Lipari Diamond Mines Ltd. signed a non-binding letter of intent to acquire Golden Share Resources Corporation (TSXV:GSH) in a reverse merger transaction on February 3, 2023. Lipari Diamond Mines Ltd. signed a share exchange agreement to acquire Golden Share Resources Corporation (TSXV:GSH) in a reverse merger transaction for CAD 34 million on March 15, 2023. As per the terms of the transaction, the Company will issue common shares ("Resulting Issuer Shares") in exchange for the outstanding common shares of Lipari (the "Lipari Shares"), on the basis of 2.21678892 Resulting Issuer Shares for each Lipari Share (the "Exchange Ratio"). For the purposes of the Transaction Lipari is being valued at $25 million or CAD 34 million (based on an exchange ration of $1.00 = CAD 1.36) and as such the Resulting Issuer Shares will be issued at a deemed price of $0.45110294 (CAD 0.6135) per Resulting Issuer Share. Upon the completion of the Transaction, the Resulting Issuer will assume sole ownership of the share capital of Lipari. The Resulting Issuer will own 100% of Lipari and the former holders of the Lipari Shares will become shareholders of the Resulting Issuer. It is anticipated that, following completion of the Consolidation and assuming the Maximum Offering, an
aggregate of 115,077,067 Resulting Issuer Shares will be issued and outstanding, with: (i) the former holders of Lipari Shares (not including investors in the Financing) holding 55,419,723 Resulting Issuer Shares, representing approximately 48.2% of the outstanding Resulting Issuer Shares; (b) holders of Lipari Subscription Receipts holding 54,838,710 Resulting Issuer Shares, representing approximately 47.7% of the outstanding Resulting Issuer Shares; and (c) former Golden Share shareholders holding 4,818,635 Resulting Issuer Shares, representing 4.2% of the outstanding Resulting Issuer Shares. Assuming the Minimum Offering, an aggregate of 71,206,099 Resulting Issuer Shares will be issued and outstanding, with: (a) the former holders of Lipari Shares holding 55,419,723 Resulting Issuer Shares, representing approximately 77.8% of the outstanding Resulting Issuer Shares; (b) holders of Lipari Subscription Receipts holding 10,967,742 Resulting Issuer Shares, representing approximately 15.4% of the outstanding Resulting Issuer Shares; and (c) former Golden Share shareholders holding 4,818,635 Resulting Issuer Shares, representing 6.8% of the outstanding Resulting Issuer Shares. The primary business of the Resulting Issuer will then become that of the business of Lipari. The Resulting Issuer will change its name to "Lipari Diamond Mines Ltd." The transaction will therefore result in a reverse take-over of the Golden Share by Lipari whereby the shareholders of Lipari will own a majority of the outstanding common shares of the Golden Share. Upon completion of the transaction, it is anticipated that the board of directors of the resulting issuer shall consist of seven members to be determined by Lipari. The management of the Resulting Issuer will be comprised of the following individuals; Ken Johnson - Proposed President and Chief Executive Officer, Bruce Ramsden - Proposed Director and Chief Financial Officer, LuizBizzi - Proposed Director and Co-Chairman, Maurice Aftergut - Proposed Director and Co-Chairman, Augusto Paulino de Almeida Neto - Proposed Director and President of Lipari's Angolan Subsidiaries, Frances Kwong - Proposed Director and Paul Zimnisky - Proposed Director.
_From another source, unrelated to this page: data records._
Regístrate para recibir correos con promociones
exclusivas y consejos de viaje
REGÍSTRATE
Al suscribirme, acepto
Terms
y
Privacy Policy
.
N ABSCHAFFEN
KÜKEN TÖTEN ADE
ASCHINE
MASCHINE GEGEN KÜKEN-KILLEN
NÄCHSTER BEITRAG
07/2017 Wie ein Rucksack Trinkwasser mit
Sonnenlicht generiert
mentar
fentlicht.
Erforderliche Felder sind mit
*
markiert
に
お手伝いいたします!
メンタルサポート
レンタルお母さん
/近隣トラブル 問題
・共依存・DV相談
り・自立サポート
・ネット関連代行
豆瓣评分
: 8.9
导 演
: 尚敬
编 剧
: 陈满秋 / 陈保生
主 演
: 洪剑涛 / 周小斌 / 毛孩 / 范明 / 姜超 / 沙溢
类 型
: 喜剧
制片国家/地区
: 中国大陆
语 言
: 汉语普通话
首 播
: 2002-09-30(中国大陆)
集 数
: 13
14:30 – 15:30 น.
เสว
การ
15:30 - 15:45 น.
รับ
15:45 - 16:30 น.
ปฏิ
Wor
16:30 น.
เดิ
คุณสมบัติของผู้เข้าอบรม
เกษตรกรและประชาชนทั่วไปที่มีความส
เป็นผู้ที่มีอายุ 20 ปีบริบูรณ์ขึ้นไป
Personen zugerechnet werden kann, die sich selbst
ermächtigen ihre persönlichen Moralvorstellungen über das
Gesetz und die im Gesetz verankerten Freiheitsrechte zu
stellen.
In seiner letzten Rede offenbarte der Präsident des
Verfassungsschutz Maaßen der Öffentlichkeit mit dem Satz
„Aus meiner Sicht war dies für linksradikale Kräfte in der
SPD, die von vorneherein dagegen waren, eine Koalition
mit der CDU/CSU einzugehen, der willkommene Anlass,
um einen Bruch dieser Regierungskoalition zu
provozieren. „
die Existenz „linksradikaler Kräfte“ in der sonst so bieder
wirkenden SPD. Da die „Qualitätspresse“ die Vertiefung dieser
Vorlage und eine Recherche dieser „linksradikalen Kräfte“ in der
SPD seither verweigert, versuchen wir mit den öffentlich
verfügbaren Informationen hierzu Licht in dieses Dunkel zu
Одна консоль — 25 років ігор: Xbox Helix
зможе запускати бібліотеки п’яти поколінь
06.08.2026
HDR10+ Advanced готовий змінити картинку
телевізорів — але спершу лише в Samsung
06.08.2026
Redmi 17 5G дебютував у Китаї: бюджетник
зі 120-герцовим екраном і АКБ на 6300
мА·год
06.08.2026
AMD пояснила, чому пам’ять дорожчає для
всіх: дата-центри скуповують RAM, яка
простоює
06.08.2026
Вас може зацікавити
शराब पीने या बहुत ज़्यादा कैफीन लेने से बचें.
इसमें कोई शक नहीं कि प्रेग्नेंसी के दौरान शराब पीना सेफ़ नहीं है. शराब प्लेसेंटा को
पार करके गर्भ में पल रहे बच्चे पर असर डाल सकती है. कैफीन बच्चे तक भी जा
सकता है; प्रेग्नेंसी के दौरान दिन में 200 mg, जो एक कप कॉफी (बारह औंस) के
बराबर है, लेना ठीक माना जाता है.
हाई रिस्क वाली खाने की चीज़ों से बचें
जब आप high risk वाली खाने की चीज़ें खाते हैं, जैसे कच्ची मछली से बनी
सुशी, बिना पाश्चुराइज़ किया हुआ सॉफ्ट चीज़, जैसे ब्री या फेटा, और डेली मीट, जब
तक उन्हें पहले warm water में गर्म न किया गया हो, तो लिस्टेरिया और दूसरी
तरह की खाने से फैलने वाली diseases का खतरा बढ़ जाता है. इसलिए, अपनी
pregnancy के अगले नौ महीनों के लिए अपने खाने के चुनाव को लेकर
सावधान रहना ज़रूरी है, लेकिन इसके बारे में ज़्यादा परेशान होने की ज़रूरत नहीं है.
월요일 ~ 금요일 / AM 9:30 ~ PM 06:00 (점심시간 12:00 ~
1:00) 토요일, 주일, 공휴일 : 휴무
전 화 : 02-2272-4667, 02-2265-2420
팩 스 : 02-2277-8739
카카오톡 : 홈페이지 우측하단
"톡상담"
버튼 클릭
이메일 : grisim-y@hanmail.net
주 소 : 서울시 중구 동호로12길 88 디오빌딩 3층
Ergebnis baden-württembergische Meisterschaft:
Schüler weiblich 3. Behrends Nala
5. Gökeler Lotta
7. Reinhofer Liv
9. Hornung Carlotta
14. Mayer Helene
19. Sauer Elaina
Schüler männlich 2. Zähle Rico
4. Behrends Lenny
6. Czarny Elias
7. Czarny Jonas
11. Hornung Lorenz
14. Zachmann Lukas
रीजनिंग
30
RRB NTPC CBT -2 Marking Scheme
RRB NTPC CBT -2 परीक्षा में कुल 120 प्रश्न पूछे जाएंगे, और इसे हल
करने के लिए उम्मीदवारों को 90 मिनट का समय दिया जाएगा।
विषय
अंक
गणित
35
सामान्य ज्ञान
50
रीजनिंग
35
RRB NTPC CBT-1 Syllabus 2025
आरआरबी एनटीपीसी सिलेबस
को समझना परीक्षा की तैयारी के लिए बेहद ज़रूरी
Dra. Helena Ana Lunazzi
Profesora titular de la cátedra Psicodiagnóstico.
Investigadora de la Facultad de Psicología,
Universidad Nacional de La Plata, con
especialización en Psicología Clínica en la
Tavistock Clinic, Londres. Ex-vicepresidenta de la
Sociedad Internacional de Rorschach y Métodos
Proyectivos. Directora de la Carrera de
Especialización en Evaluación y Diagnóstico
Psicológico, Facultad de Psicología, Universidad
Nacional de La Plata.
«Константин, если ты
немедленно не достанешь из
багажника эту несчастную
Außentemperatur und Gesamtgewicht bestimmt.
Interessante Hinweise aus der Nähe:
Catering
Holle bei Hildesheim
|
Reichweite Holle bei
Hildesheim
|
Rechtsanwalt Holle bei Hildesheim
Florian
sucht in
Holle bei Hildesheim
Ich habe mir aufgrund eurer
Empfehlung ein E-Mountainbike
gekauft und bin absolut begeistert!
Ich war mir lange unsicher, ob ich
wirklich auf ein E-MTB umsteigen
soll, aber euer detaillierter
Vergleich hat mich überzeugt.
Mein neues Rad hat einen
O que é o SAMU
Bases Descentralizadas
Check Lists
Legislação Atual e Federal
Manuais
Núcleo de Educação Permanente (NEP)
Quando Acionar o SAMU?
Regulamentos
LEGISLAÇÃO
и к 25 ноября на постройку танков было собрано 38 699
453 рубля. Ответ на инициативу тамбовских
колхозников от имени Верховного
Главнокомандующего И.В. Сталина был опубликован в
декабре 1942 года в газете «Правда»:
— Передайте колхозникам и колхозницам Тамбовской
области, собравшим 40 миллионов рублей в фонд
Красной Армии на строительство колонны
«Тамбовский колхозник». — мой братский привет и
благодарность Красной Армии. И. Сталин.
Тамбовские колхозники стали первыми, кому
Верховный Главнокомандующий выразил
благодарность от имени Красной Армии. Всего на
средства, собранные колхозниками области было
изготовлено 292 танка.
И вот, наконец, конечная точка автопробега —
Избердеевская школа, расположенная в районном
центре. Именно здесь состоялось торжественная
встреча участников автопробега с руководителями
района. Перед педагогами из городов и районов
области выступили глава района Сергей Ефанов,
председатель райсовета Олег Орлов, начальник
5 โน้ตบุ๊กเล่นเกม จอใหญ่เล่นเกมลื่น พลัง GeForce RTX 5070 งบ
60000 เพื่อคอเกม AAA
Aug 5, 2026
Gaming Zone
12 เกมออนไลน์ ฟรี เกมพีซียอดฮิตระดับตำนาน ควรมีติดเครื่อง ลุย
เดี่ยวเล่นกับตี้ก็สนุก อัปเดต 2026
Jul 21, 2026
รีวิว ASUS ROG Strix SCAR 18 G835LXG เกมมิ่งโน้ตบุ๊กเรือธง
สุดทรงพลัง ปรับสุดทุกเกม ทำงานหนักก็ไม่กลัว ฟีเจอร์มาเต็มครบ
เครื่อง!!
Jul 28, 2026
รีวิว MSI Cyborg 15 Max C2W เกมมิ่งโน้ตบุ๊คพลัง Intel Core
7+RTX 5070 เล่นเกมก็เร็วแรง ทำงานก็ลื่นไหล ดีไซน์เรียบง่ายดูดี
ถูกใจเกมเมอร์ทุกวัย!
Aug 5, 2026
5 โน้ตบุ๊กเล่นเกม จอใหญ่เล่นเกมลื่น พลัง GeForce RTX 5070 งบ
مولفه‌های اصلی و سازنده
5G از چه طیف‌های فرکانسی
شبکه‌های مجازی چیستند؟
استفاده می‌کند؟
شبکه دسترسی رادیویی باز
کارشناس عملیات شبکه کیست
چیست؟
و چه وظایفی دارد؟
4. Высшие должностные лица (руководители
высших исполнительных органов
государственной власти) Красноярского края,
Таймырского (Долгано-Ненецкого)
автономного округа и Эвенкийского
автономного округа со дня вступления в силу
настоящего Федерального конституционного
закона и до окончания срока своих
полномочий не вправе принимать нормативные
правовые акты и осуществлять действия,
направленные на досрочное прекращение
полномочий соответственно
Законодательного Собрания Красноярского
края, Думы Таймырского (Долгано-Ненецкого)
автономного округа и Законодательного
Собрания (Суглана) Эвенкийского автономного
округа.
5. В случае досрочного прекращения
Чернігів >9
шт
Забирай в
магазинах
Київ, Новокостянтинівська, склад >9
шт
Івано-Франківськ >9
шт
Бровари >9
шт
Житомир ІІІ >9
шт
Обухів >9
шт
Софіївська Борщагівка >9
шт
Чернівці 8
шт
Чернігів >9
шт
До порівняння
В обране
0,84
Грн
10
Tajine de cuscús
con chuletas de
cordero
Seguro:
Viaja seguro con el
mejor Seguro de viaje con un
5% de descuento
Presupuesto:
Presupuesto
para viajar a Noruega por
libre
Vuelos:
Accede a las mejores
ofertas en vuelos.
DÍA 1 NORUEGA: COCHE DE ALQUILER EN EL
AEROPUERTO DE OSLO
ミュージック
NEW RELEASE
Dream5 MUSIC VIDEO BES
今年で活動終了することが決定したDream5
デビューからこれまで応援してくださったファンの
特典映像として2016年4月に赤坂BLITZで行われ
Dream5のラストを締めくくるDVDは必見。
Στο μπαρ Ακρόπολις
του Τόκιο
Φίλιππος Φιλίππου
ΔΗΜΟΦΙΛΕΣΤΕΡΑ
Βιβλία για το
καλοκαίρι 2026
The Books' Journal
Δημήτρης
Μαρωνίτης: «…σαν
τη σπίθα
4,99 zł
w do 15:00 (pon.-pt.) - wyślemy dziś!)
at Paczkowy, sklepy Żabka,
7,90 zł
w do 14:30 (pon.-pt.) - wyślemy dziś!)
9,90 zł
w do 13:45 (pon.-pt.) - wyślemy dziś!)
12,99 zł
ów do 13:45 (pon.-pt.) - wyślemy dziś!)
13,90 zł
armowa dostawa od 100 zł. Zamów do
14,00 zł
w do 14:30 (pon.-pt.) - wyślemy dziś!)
The transaction is subject to satisfactory due diligence review, negotiation and execution of the definitive agreement, approval by the boards of directors of each of the companies, approval of the shareholders of Lipari, approval of the shareholders of the Golden Share, the receipt of all necessary consents, orders and regulatory and shareholder approvals, including the conditional approval of the TSXV, subject only to customary
conditions of closing, the completion of the Consolidation, Name Change, the minimum Financing and obtaining necessary third party approvals.